QUOTED PASSAGE —
┌──
Major stem cell species are studied using a co-clustering latent variable model (LVM). It helps to explain cell type-specific transcription factors, using expression profiles. The LVM-based study also helps to analyze regulatory modules for each stem cell cluster. Furthermore, the identities of the stem cell clusters are revealed by the constituent genes that are directly targeted by the modules (Joung et al., 2007).

Application to Signal Transduction Modeling

A primer on the use of Bayesian networks is introduced for analyzing the connectivity of signaling networks. Bayesian networks are used to derive causal influences among biological signaling molecules. An automatically derive a Bayesian network model is introduced from proteomic data and to interpret the resulting model (Pe’er, 2005).

Stochastic biochemical systems are used for modeling transcriptional regulation in single cells. Transcriptional regulation is easily modeled using a hidden Markov model (HMM). It is used to mathematically and computationally study transcriptional regulation in single cells. Furthermore, analysis by Monte Carlo simulation is computationally laborious. Several simulations are employed based on a transcriptional regulatory system for showing the relative merits and limitations of various approximation techniques (Goutsias, 2006).

Graphical models are very well used for analyzing GProtein coupled receptors (GPCRs). Most of signaling networks in cells are mediated through the interaction of GPCRs with heterotrimeric GTP-binding proteins (G-proteins). Experimental data suggest that heterotrimeric G-proteins interact with parts of the activated receptor at the transmembrane helix-intracellular loop interface. An exploratory approach is designed to generate a refined library of Hidden Markov Models that predict the coupling preference of GPCRs to heterotrimeric G-proteins. It predicts the coupling preferences of GPCRs to Gs, Gi/o and Gq/11, but not G12/13 subfamilies (Sgourakis et al., 2005).
└──
DATASET ENTRIES —
┌──
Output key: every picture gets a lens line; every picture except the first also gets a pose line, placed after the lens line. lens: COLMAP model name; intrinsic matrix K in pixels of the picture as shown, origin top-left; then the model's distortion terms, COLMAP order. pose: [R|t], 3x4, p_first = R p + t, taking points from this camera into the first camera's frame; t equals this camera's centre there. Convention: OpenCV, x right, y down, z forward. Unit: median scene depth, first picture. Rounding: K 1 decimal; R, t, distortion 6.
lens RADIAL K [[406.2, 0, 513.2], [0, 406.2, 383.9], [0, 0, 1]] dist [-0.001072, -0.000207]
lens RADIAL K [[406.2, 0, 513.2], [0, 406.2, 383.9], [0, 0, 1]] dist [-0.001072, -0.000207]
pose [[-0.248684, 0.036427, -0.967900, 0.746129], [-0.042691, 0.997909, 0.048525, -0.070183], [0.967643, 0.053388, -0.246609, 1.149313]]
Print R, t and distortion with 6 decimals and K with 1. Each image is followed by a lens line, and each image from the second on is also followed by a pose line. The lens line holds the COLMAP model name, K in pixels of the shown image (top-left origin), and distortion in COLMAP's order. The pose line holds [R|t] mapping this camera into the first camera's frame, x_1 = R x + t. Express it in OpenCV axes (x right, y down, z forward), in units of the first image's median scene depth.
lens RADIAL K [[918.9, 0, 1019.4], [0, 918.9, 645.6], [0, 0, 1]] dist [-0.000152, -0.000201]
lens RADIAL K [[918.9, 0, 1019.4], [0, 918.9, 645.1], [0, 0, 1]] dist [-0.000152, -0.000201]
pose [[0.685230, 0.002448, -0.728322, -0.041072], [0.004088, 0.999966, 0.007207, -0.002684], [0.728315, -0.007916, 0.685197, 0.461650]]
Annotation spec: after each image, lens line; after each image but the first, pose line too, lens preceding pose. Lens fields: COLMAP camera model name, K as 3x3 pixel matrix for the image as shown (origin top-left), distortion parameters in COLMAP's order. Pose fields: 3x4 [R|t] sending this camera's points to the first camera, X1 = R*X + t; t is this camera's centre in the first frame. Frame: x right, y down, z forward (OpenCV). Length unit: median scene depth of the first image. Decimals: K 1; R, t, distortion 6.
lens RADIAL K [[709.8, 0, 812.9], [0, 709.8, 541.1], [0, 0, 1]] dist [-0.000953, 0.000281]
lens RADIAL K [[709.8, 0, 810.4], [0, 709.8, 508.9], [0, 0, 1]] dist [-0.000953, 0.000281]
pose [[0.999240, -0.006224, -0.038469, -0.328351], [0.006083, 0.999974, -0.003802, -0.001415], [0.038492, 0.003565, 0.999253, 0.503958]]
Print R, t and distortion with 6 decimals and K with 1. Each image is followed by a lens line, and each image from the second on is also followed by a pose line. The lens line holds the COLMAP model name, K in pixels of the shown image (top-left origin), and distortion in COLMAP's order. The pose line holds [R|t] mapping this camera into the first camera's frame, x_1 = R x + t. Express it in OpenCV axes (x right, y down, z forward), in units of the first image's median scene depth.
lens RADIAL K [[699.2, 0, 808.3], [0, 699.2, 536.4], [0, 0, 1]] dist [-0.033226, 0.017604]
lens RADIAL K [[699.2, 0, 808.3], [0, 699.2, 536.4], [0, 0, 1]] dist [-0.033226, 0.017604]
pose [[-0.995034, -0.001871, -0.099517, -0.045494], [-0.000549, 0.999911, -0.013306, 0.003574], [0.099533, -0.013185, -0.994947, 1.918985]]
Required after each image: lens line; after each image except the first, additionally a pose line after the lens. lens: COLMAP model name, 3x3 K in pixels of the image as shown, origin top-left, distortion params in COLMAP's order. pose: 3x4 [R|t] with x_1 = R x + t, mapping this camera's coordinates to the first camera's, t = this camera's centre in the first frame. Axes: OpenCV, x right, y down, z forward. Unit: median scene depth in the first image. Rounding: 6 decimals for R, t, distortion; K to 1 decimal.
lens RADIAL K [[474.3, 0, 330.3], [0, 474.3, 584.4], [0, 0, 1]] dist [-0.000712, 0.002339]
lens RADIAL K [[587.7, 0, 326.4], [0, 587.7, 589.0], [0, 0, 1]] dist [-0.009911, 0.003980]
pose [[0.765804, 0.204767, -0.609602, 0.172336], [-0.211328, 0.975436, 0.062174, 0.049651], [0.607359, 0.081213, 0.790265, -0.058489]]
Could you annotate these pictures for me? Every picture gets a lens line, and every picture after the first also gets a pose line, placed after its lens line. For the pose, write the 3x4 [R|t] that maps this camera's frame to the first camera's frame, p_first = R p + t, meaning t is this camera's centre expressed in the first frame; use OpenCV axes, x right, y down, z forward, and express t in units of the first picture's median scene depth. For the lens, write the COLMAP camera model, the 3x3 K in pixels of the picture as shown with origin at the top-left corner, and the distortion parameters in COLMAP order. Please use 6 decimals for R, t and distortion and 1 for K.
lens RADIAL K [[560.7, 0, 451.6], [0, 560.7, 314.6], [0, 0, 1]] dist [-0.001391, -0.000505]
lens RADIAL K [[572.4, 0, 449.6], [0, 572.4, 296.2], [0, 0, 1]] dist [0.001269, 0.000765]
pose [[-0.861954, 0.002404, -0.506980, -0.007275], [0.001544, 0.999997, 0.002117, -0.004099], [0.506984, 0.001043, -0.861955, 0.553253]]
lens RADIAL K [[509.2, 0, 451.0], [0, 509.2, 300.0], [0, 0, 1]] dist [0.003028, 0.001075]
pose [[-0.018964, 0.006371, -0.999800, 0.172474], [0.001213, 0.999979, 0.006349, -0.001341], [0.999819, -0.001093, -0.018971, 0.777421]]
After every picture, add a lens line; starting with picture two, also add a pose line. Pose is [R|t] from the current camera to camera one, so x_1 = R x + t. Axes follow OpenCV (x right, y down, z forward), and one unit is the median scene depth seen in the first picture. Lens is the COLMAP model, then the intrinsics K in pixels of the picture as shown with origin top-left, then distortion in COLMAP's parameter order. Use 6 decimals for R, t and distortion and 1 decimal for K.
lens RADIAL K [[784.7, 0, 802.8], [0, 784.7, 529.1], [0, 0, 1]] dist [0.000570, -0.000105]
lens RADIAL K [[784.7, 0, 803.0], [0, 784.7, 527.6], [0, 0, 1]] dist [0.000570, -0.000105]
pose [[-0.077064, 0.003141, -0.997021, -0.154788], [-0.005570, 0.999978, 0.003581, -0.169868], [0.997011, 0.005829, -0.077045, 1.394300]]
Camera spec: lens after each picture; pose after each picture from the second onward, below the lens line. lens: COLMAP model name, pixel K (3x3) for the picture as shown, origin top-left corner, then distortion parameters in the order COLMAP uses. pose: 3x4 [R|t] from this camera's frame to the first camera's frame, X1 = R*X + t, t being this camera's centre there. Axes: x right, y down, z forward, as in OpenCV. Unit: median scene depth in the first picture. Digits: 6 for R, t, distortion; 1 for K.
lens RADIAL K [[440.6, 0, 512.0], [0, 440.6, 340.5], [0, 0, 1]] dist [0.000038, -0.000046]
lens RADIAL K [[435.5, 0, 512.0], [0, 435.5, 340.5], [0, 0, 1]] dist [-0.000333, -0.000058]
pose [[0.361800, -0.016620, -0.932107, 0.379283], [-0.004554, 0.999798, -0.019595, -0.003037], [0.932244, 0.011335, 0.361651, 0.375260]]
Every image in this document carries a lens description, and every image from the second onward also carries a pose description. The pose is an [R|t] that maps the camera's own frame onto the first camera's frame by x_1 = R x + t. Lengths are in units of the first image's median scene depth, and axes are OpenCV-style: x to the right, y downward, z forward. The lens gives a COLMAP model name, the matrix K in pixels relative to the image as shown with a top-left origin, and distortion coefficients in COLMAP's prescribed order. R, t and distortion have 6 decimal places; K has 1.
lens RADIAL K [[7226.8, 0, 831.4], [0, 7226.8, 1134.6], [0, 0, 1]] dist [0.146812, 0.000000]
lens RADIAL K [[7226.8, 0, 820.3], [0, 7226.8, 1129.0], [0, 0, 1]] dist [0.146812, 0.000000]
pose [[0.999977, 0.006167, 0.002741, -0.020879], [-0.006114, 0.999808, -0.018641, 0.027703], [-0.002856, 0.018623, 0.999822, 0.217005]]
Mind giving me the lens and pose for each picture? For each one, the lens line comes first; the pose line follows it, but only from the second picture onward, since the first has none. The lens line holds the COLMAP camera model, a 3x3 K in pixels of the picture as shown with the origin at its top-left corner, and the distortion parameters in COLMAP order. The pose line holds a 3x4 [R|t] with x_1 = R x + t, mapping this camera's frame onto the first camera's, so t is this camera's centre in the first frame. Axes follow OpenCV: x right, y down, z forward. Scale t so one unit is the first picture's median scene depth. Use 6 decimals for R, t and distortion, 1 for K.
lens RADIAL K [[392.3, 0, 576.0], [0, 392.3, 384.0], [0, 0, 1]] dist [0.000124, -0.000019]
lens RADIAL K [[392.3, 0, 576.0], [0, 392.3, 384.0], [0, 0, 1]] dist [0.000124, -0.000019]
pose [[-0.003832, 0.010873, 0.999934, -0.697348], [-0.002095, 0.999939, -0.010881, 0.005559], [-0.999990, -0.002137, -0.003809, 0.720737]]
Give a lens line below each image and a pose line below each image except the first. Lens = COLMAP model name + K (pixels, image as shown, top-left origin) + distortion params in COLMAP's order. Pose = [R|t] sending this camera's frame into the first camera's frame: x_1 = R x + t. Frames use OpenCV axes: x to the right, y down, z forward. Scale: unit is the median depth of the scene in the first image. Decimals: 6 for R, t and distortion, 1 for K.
└──
WORK TASK A — List every source citation given in the passage on modeling cell signaling.
WORK TASK B — According to the passage on modeling cell signaling, where do heterotrimeric G-proteins interact with the activated receptor?
WORK TASK C — Carry on the passage on modeling cell signaling from its last sentence.
The data are separate material, unrelated to the passage on modeling cell signaling.

OUTPUT A —
Joung et al., 2007
Pe’er, 2005
Goutsias, 2006
Sgourakis et al., 2005

OUTPUT B — At the transmembrane helix-intracellular loop interface.

OUTPUT C —
A Hidden Markov model library is designed for classifying protein kinases into 12 families. This classification is also coupled with a mis-classification rate of zero on the characterized kinomes of H. sapiens, M. musculus, D. melanogaster, C. elegans, S. cerevisiae, D. discoideum, and P. falciparum. This is applied to 38 unclassified kinases of yeast including AGC (5), CAMK (17), CMGC (4), and STE (1). It also facilitates the annotation of kinomes and provides data regarding early evolution and subsequent adaptations of the various protein kinase families (Miranda-Saavedra et al., 2007).

Application to Gene Regulatory Networks

Gene regulatory networks are modeled using probabilistic Boolean network methods and dynamic Bayesian network methods. These methods are compared using certain biological time-series dataset from the Drosophila Interaction Database for designing Drosophila gene network. Also, a subset of time points and gene samples from the whole dataset is used to evaluate the performance of these two approaches (Li et al., 2007).

A hierarchical hidden Markov regression model is introduced for determination of gene regulatory networks from genomic sequence and gene expression microarray data. A hybrid Monte Carlo methodology is devised to estimate parameters under 2 classes of latent structure. One is arising due to the unobservable state identity of genes and the other is due to the unknown set of covariates influencing the response within a state (Gupta et al., 2007).

A comparative gene predictor, called Conrad is proposed, based on semi-Markov conditional random fields (SMCRFs). It is trained to maximize annotation accuracy. It encodes information as features and treats all features equally in the training and inference algorithms. On Cryptococcus neoformans, configuring Conrad to reproduce the predictions of a two-species phylo-GHMM closely matches the performance of Twinscan. Furthermore, it produces similar results on Aspergillus nidulans comparing Conrad versus Fgenesh (DeCaprio et al., 2007).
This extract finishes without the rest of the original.